Linking and Separating

Linking and Separating


There is a Zen story about a man riding a horse that is galloping very quickly.

Another man, standing alongside the road, yells at him,

"Where are you going?" and the man on the horse yells back,

"I don't know. Ask the horse."

~ unknown


One of the most difficult challenges of Zen energy is getting out of your own way and letting the energy flow freely.  What typically happens, even among good performers, is a constant pushing-forward of the energy so it doesn’t fall flat.  It remains constantly present, slightly leaning into the future, even in ritardandos and dimuendos.  There’s a great piece of advice for conductors that applies just as well to all musicians – It’s like holding a bird in your hand.  Hold it too tightly and you’ll crush it; hold it too loosely and it’ll fly away.

A great deal of music-making is crushed – it’s given to the listener already half-dead.  The danger in approaching music from a Zen perspective is the opposite – you relax so much that it flies away free but meaningless.  As always, balance is the key.

When I feel the line breaking, I often experience what I can only describe as a vertical line in my head blocking it.  Once I identify the blocking energy, I’m able to remove it and the music flows again. 

My first goal in purifying the energy is to unify each individual gesture, starting from phrase segments, then working up to whole phrases, then phrase groupings.  Once I’ve cleared away the excess energy blocking the lines, I go back and deliberately enter punctuation marks to separate gestures and clarify their meaning.  It was only around the middle of the 19th century that some composers (Liszt and Chopin, for example) started inserting commas and other punctuation marks beyond the traditional musical notation. 

How does one gesture connect to the next?  There are as many possibilities as there are in written language, and more, but here are the five most common punctuations between gestures and phrases:

1) and




2) , and

, but

, or

3)   .   . . .

4)  ?  …

5)   !   . . .

In the first group of examples, there’s no comma, simply a conjunction.  In the second, there’s a comma followed by a conjunction.  In the third, a full stop (period).  In the fourth, a question mark.  The fifth, an exclamation mark.  This subject alone is material for a full book that’s surely already been written and I won’t belabor it, but it’s important to realize that it’s usually the interpreter’s responsibility to insert punctuation marks into his score as specifically as possible because the composer generally leaves it up to us.

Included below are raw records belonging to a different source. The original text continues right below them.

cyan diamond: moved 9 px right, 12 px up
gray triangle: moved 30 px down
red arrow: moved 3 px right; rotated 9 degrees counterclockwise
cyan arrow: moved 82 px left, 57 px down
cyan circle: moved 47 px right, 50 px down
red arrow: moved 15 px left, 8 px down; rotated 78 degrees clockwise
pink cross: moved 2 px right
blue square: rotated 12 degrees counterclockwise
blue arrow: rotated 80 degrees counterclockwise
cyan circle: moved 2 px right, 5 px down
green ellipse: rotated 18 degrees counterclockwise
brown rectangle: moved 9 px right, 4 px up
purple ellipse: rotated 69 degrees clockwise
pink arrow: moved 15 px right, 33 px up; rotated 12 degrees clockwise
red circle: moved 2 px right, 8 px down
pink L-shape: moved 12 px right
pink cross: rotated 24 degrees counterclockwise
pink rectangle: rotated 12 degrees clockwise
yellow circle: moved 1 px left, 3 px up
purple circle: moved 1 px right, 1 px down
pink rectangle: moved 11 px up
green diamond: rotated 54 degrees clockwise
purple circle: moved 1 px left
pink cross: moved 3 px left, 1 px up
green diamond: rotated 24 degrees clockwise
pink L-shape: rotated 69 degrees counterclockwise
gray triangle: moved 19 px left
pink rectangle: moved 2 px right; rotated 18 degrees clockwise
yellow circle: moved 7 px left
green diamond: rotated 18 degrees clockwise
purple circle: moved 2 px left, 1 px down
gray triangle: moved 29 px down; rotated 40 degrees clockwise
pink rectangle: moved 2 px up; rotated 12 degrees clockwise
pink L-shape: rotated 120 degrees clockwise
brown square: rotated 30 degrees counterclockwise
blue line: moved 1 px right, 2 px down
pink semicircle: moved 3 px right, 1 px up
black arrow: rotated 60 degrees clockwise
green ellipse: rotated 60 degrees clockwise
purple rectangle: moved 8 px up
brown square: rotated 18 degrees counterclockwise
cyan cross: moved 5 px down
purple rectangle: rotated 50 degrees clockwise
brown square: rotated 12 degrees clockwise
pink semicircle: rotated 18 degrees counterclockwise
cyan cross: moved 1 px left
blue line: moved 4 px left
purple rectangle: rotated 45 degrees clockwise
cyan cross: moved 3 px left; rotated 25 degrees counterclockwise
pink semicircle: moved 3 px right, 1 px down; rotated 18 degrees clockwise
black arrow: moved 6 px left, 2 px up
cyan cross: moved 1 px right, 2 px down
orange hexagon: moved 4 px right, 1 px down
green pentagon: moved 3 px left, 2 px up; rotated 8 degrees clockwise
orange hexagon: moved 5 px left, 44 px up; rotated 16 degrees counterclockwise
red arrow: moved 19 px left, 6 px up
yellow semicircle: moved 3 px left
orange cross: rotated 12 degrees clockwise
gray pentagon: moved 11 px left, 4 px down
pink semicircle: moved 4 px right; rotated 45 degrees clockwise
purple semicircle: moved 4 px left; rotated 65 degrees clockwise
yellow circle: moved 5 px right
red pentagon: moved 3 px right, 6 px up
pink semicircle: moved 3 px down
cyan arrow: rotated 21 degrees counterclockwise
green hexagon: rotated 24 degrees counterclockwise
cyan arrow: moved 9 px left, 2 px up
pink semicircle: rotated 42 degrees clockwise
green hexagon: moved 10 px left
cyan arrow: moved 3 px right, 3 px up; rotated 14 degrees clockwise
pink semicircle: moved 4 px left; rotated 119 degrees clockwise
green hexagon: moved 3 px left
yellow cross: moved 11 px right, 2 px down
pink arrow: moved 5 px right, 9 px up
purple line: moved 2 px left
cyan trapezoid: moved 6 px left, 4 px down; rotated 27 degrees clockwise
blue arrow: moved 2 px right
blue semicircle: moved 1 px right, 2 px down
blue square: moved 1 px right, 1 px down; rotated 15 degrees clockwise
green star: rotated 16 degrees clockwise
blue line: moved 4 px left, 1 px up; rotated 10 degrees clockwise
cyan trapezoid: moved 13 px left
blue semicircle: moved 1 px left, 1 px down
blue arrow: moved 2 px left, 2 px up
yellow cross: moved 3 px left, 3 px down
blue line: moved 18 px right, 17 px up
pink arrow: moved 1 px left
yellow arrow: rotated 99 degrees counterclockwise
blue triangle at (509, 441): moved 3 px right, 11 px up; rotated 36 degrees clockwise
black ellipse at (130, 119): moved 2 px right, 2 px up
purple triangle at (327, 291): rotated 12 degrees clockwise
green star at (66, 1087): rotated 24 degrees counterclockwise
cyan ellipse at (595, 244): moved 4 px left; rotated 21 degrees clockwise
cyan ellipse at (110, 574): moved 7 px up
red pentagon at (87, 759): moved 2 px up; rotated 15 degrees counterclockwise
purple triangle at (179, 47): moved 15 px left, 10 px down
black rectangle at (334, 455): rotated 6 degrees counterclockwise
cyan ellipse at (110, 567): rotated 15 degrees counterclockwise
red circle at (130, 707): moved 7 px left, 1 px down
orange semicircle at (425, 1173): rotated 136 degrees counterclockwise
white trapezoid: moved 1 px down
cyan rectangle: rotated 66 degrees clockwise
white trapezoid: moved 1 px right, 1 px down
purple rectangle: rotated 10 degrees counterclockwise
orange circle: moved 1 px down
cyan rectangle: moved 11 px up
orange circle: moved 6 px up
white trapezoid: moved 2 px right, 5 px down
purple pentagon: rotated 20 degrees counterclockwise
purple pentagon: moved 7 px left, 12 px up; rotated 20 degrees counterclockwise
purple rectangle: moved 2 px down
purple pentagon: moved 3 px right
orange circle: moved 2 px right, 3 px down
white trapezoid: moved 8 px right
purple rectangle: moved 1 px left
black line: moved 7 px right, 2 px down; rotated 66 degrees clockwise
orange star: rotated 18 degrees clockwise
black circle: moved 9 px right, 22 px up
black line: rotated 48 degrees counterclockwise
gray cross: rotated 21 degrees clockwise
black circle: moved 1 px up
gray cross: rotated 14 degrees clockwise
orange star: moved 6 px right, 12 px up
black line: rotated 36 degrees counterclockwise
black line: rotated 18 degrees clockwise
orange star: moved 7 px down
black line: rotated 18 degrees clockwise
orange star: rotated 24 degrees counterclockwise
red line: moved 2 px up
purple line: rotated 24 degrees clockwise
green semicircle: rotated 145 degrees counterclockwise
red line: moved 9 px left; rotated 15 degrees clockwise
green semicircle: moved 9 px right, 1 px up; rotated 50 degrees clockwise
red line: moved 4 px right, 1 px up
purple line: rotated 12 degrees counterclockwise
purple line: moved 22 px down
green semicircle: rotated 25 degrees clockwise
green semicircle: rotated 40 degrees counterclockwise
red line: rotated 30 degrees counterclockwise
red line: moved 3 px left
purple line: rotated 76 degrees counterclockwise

And how often a simple punctuation mark, the slightest pause or lingering, clarifies the architecture and meaning of an entire section, sometimes even making or breaking an entire work! 

Let’s look now at a few examples from our Prelude.  Imagine it for a moment from a Verdian perspective.  The heroin has been condemned to death for killing her own brother as she rescued him from certain death.  There’s a great chorus of monks chanting in Latin from inside the Cathedral, “Eternum!  Eternum! Eternum!”

From her cell she laments, in Italian, her wretched state: 

“Pietà, pietà!  Mi senti,?  Pietà!  Maria,  pietà!  Mi senti?  Pietà!
Pietà di me, di me pietà!  Amor fatal, pietà di me!”

Sing and play your way through it a couple of times.  Do the words and their punctuation affect the way you play the passage?

Try creating your own operatic scenario and lyrics.